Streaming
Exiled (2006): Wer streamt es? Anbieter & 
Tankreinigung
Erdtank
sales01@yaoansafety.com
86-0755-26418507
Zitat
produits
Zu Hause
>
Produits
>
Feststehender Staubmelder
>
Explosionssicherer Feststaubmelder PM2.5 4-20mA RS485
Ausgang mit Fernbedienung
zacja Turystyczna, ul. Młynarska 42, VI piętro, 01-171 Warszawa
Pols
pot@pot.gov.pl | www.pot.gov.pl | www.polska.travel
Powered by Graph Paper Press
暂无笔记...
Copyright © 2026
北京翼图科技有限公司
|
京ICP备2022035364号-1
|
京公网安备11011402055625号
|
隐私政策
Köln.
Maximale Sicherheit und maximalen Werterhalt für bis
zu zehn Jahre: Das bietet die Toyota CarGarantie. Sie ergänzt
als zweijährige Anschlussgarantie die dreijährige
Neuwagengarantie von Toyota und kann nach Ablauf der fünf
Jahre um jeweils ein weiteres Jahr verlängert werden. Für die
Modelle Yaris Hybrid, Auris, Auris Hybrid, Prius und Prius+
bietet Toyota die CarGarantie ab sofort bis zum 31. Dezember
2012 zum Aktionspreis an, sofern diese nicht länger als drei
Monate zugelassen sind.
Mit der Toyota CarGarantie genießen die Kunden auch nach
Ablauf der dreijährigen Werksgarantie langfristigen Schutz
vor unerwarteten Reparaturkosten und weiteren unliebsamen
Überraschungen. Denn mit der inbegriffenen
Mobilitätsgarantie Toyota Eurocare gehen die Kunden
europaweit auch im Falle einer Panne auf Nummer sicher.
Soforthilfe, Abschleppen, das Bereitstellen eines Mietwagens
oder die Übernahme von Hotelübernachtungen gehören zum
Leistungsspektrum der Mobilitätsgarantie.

--------------------------------

- _Problem statement_: The records above need to be output again, verbatim.

- _Expected answer_:
Streaming
Exiled (2006): Wer streamt es? Anbieter & 
Tankreinigung
Erdtank
sales01@yaoansafety.com
86-0755-26418507
Zitat
produits
Zu Hause
>
Produits
>
Feststehender Staubmelder
>
Explosionssicherer Feststaubmelder PM2.5 4-20mA RS485
Ausgang mit Fernbedienung
zacja Turystyczna, ul. Młynarska 42, VI piętro, 01-171 Warszawa
Pols
pot@pot.gov.pl | www.pot.gov.pl | www.polska.travel
Powered by Graph Paper Press
暂无笔记...
Copyright © 2026
北京翼图科技有限公司
|
京ICP备2022035364号-1
|
京公网安备11011402055625号
|
隐私政策
Köln.
Maximale Sicherheit und maximalen Werterhalt für bis
zu zehn Jahre: Das bietet die Toyota CarGarantie. Sie ergänzt
als zweijährige Anschlussgarantie die dreijährige
Neuwagengarantie von Toyota und kann nach Ablauf der fünf
Jahre um jeweils ein weiteres Jahr verlängert werden. Für die
Modelle Yaris Hybrid, Auris, Auris Hybrid, Prius und Prius+
bietet Toyota die CarGarantie ab sofort bis zum 31. Dezember
2012 zum Aktionspreis an, sofern diese nicht länger als drei
Monate zugelassen sind.
Mit der Toyota CarGarantie genießen die Kunden auch nach
Ablauf der dreijährigen Werksgarantie langfristigen Schutz
vor unerwarteten Reparaturkosten und weiteren unliebsamen
Überraschungen. Denn mit der inbegriffenen
Mobilitätsgarantie Toyota Eurocare gehen die Kunden
europaweit auch im Falle einer Panne auf Nummer sicher.
Soforthilfe, Abschleppen, das Bereitstellen eines Mietwagens
oder die Übernahme von Hotelübernachtungen gehören zum
Leistungsspektrum der Mobilitätsgarantie.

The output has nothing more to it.